=== Material shown ===
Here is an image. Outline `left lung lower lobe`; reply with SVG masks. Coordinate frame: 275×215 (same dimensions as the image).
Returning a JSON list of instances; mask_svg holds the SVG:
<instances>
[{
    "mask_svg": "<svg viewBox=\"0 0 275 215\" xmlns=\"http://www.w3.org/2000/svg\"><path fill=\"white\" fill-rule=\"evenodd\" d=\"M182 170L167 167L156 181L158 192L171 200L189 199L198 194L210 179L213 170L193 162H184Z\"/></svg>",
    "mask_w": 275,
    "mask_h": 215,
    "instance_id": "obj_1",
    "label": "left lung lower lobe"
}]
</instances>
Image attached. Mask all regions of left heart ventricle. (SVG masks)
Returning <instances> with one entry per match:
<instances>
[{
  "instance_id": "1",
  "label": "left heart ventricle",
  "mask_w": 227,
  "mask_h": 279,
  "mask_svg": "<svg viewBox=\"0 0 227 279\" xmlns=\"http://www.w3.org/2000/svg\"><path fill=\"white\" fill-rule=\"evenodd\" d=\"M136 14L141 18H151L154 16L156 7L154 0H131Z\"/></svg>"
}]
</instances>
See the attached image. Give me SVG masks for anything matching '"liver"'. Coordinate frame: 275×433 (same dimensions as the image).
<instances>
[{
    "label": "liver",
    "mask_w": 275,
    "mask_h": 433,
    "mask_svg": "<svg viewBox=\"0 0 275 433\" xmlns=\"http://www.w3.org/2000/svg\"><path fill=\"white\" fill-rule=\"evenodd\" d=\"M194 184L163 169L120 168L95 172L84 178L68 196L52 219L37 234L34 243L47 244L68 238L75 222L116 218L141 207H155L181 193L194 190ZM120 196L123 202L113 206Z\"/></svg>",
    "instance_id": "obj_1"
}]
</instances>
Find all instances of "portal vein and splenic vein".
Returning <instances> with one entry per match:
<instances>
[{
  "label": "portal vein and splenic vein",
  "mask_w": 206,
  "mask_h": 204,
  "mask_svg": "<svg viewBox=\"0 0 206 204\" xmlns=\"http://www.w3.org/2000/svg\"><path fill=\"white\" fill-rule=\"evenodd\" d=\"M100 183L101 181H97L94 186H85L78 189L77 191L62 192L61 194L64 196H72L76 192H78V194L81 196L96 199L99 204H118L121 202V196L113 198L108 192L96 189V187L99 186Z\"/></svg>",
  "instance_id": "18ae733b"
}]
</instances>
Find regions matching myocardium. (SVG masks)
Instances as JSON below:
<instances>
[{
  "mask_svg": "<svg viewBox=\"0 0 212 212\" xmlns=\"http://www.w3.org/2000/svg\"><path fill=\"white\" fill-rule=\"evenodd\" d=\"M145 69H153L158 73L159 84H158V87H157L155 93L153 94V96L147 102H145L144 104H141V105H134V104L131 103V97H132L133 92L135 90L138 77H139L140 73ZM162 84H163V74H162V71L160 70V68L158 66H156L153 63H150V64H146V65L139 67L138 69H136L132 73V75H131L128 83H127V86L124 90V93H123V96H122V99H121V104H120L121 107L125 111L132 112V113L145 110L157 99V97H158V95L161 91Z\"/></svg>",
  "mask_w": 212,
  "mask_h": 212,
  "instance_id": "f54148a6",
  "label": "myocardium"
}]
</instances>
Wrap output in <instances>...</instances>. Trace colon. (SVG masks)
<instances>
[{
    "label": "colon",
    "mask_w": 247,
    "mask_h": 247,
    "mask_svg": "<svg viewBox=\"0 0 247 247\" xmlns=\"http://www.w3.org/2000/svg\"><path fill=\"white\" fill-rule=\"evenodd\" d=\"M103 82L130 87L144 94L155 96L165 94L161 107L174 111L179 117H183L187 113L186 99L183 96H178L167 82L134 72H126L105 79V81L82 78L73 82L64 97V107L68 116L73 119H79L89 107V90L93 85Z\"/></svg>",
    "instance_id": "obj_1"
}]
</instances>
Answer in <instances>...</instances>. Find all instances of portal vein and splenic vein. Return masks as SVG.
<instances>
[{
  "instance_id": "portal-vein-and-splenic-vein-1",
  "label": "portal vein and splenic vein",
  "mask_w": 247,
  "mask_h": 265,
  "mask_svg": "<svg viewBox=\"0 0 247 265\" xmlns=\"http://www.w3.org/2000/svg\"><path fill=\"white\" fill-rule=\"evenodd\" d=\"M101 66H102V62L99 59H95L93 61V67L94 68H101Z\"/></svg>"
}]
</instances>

=== Task prompt ===
Reproduce the rows above word for word, from the line that contains "Answer in <instances>...</instances>." through the final line of the rows, including both.

=== Answer ===
Answer in <instances>...</instances>. Find all instances of portal vein and splenic vein. Return masks as SVG.
<instances>
[{
  "instance_id": "portal-vein-and-splenic-vein-1",
  "label": "portal vein and splenic vein",
  "mask_w": 247,
  "mask_h": 265,
  "mask_svg": "<svg viewBox=\"0 0 247 265\" xmlns=\"http://www.w3.org/2000/svg\"><path fill=\"white\" fill-rule=\"evenodd\" d=\"M101 66H102V62L99 59H95L93 61V67L94 68H101Z\"/></svg>"
}]
</instances>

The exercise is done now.